Lieutenant Colonel Vic Duret leaned over the toilet and puked again—this made three times since breakfast—and saw, with some small measure of relief, it had finally turned to bile. His stomach had nothing left to bring up. He flushed the toilet and, for a moment, stood watching his sour yellow anger swirl down and disappear.
He went to the sink and rinsed his mouth. There was no one else in the latrine, a small mercy of privacy. But, unbidden, the image and smell of what had been left of Shrinkle coming from the unzipped body bag—a solitary arm, rigor mortis fingers still clutching a can of beer—as the doc asked him, “Was he yours?” rushed back to Duret and he started gagging all over again. He spit one last bitter wad into the sink and willed himself to stop it, just stop it.

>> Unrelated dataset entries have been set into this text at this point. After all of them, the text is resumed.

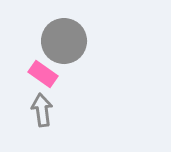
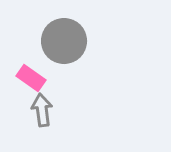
pink rectangle: moved 12 px left, 4 px down
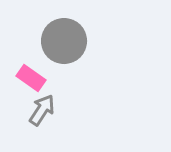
gray arrow: rotated 40 degrees clockwise
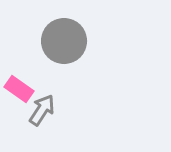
pink rectangle: moved 12 px left, 11 px down
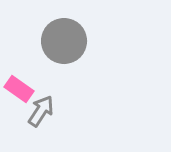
gray arrow: moved 1 px left, 1 px down
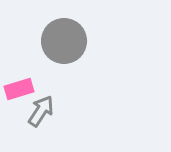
pink rectangle: rotated 52 degrees counterclockwise
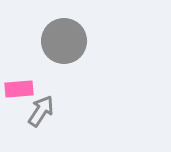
pink rectangle: rotated 12 degrees clockwise
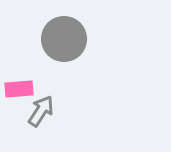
gray circle: moved 2 px up
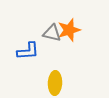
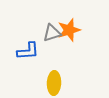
gray triangle: rotated 30 degrees counterclockwise
yellow ellipse: moved 1 px left
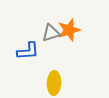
gray triangle: moved 1 px left
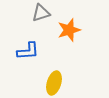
gray triangle: moved 10 px left, 20 px up
yellow ellipse: rotated 15 degrees clockwise
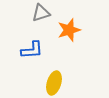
blue L-shape: moved 4 px right, 1 px up
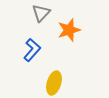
gray triangle: rotated 30 degrees counterclockwise
blue L-shape: rotated 45 degrees counterclockwise
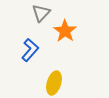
orange star: moved 4 px left, 1 px down; rotated 20 degrees counterclockwise
blue L-shape: moved 2 px left
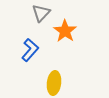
yellow ellipse: rotated 10 degrees counterclockwise
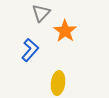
yellow ellipse: moved 4 px right
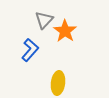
gray triangle: moved 3 px right, 7 px down
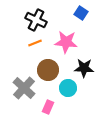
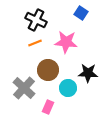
black star: moved 4 px right, 5 px down
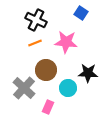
brown circle: moved 2 px left
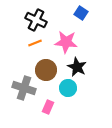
black star: moved 11 px left, 6 px up; rotated 24 degrees clockwise
gray cross: rotated 25 degrees counterclockwise
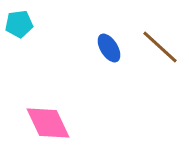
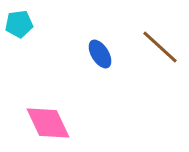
blue ellipse: moved 9 px left, 6 px down
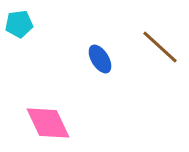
blue ellipse: moved 5 px down
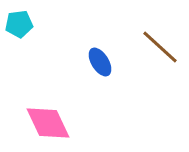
blue ellipse: moved 3 px down
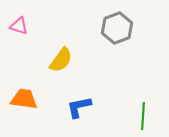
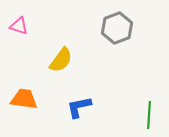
green line: moved 6 px right, 1 px up
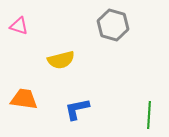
gray hexagon: moved 4 px left, 3 px up; rotated 24 degrees counterclockwise
yellow semicircle: rotated 40 degrees clockwise
blue L-shape: moved 2 px left, 2 px down
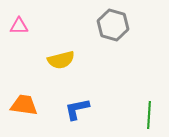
pink triangle: rotated 18 degrees counterclockwise
orange trapezoid: moved 6 px down
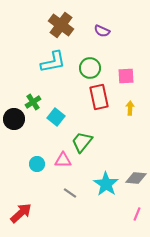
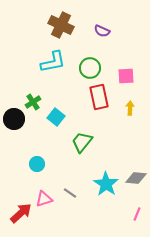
brown cross: rotated 10 degrees counterclockwise
pink triangle: moved 19 px left, 39 px down; rotated 18 degrees counterclockwise
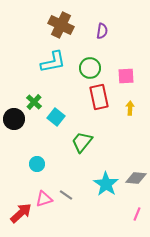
purple semicircle: rotated 105 degrees counterclockwise
green cross: moved 1 px right; rotated 14 degrees counterclockwise
gray line: moved 4 px left, 2 px down
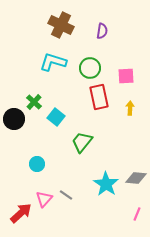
cyan L-shape: rotated 152 degrees counterclockwise
pink triangle: rotated 30 degrees counterclockwise
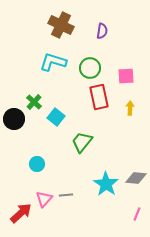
gray line: rotated 40 degrees counterclockwise
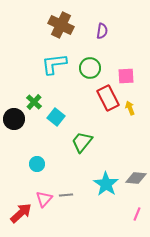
cyan L-shape: moved 1 px right, 2 px down; rotated 24 degrees counterclockwise
red rectangle: moved 9 px right, 1 px down; rotated 15 degrees counterclockwise
yellow arrow: rotated 24 degrees counterclockwise
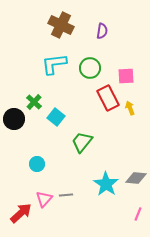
pink line: moved 1 px right
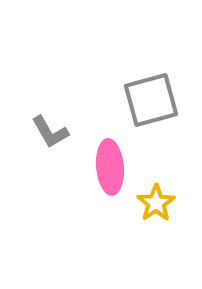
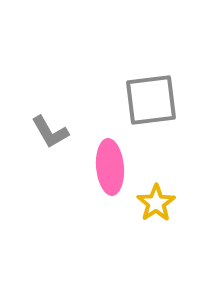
gray square: rotated 8 degrees clockwise
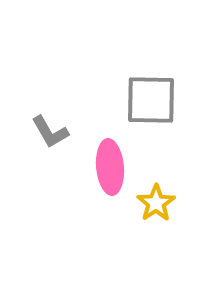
gray square: rotated 8 degrees clockwise
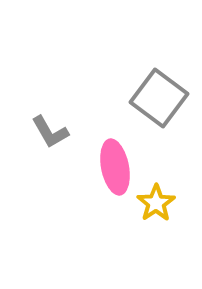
gray square: moved 8 px right, 2 px up; rotated 36 degrees clockwise
pink ellipse: moved 5 px right; rotated 6 degrees counterclockwise
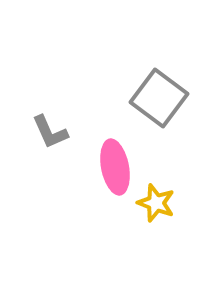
gray L-shape: rotated 6 degrees clockwise
yellow star: rotated 18 degrees counterclockwise
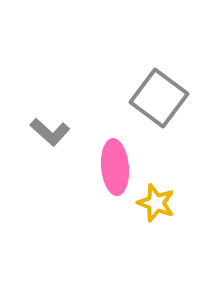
gray L-shape: rotated 24 degrees counterclockwise
pink ellipse: rotated 6 degrees clockwise
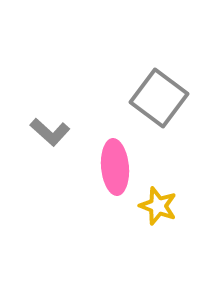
yellow star: moved 2 px right, 3 px down
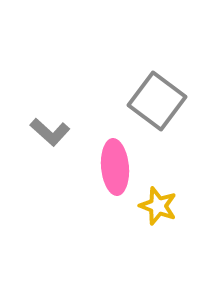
gray square: moved 2 px left, 3 px down
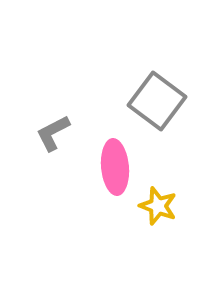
gray L-shape: moved 3 px right, 1 px down; rotated 111 degrees clockwise
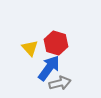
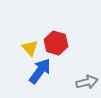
blue arrow: moved 9 px left, 3 px down
gray arrow: moved 27 px right, 1 px up
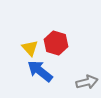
blue arrow: rotated 88 degrees counterclockwise
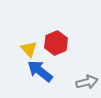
red hexagon: rotated 20 degrees clockwise
yellow triangle: moved 1 px left, 1 px down
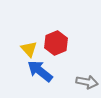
gray arrow: rotated 25 degrees clockwise
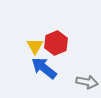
yellow triangle: moved 6 px right, 3 px up; rotated 12 degrees clockwise
blue arrow: moved 4 px right, 3 px up
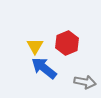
red hexagon: moved 11 px right
gray arrow: moved 2 px left
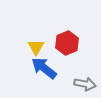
yellow triangle: moved 1 px right, 1 px down
gray arrow: moved 2 px down
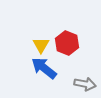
red hexagon: rotated 15 degrees counterclockwise
yellow triangle: moved 5 px right, 2 px up
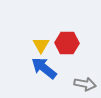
red hexagon: rotated 20 degrees counterclockwise
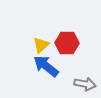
yellow triangle: rotated 18 degrees clockwise
blue arrow: moved 2 px right, 2 px up
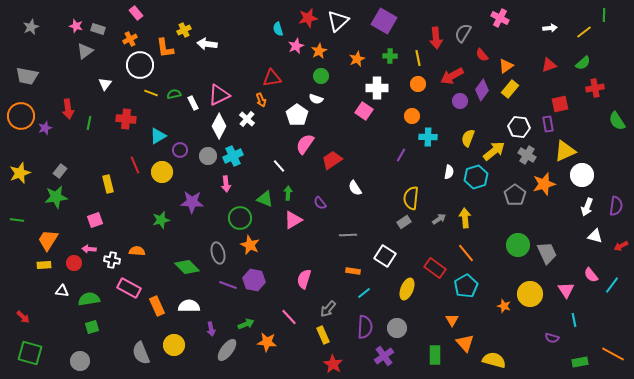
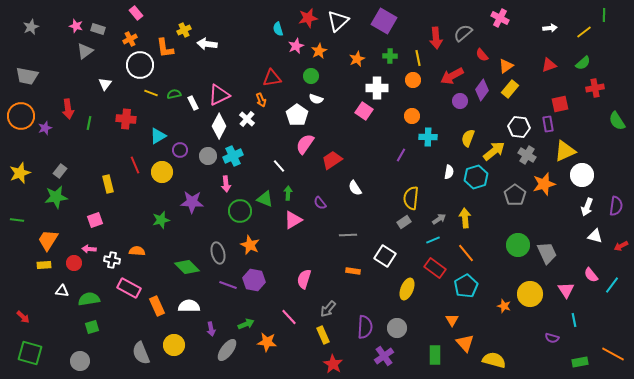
gray semicircle at (463, 33): rotated 18 degrees clockwise
green circle at (321, 76): moved 10 px left
orange circle at (418, 84): moved 5 px left, 4 px up
green circle at (240, 218): moved 7 px up
cyan line at (364, 293): moved 69 px right, 53 px up; rotated 16 degrees clockwise
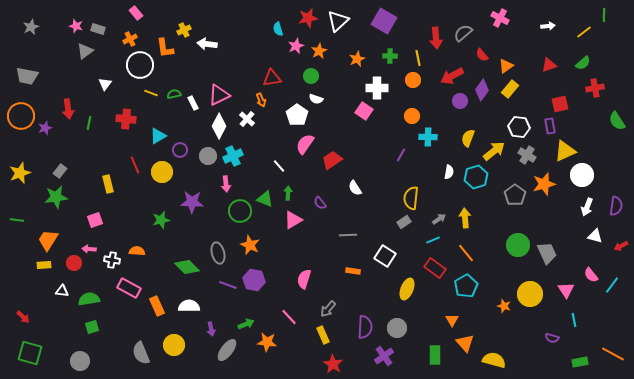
white arrow at (550, 28): moved 2 px left, 2 px up
purple rectangle at (548, 124): moved 2 px right, 2 px down
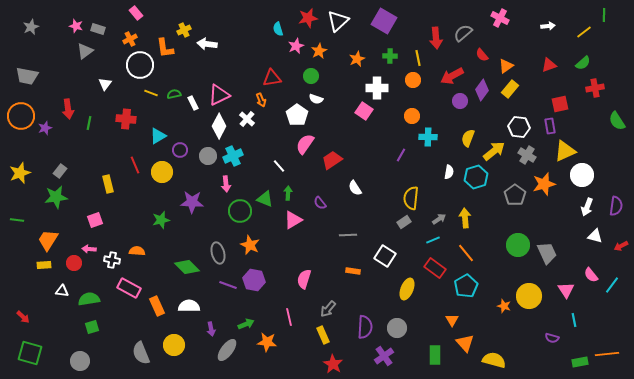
yellow circle at (530, 294): moved 1 px left, 2 px down
pink line at (289, 317): rotated 30 degrees clockwise
orange line at (613, 354): moved 6 px left; rotated 35 degrees counterclockwise
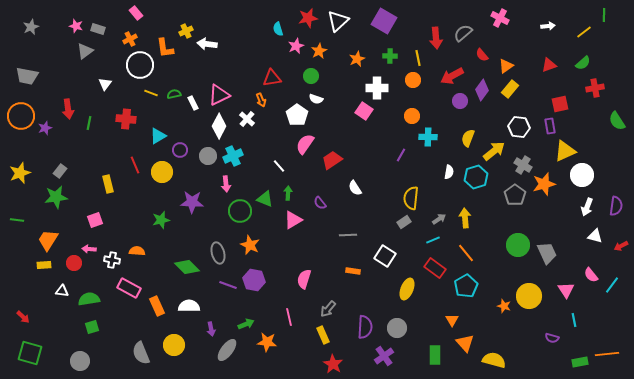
yellow cross at (184, 30): moved 2 px right, 1 px down
gray cross at (527, 155): moved 4 px left, 10 px down
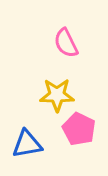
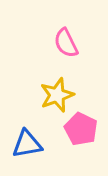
yellow star: rotated 20 degrees counterclockwise
pink pentagon: moved 2 px right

Ross was there again—his flaming body careening through the offices of Cantor Fitzgerald, his screams choking off into a harsh, staticky crackle—but Duret pushed his brother-in-law away as well, putting all his concentration on something, anything else—how his wife’s nipple puckered beneath his tongue, for instance.
That’s better. Focus on the Real World. Grab what scraps you can and call them your own.
Duret’s wife was back there in Hinesville waiting for him and she was expecting him to get through this. She demanded he pull through in one piece. She didn’t care about whether or not he brought all of his men home (though he cared, oh, yes, he cared), but he damned well better return to her none the worse for wear. She told him this in so many words on the phone every week and, like it was one of their marriage vows, he would do his best to please her. For his efforts, he would be rewarded with her breasts at the finish line.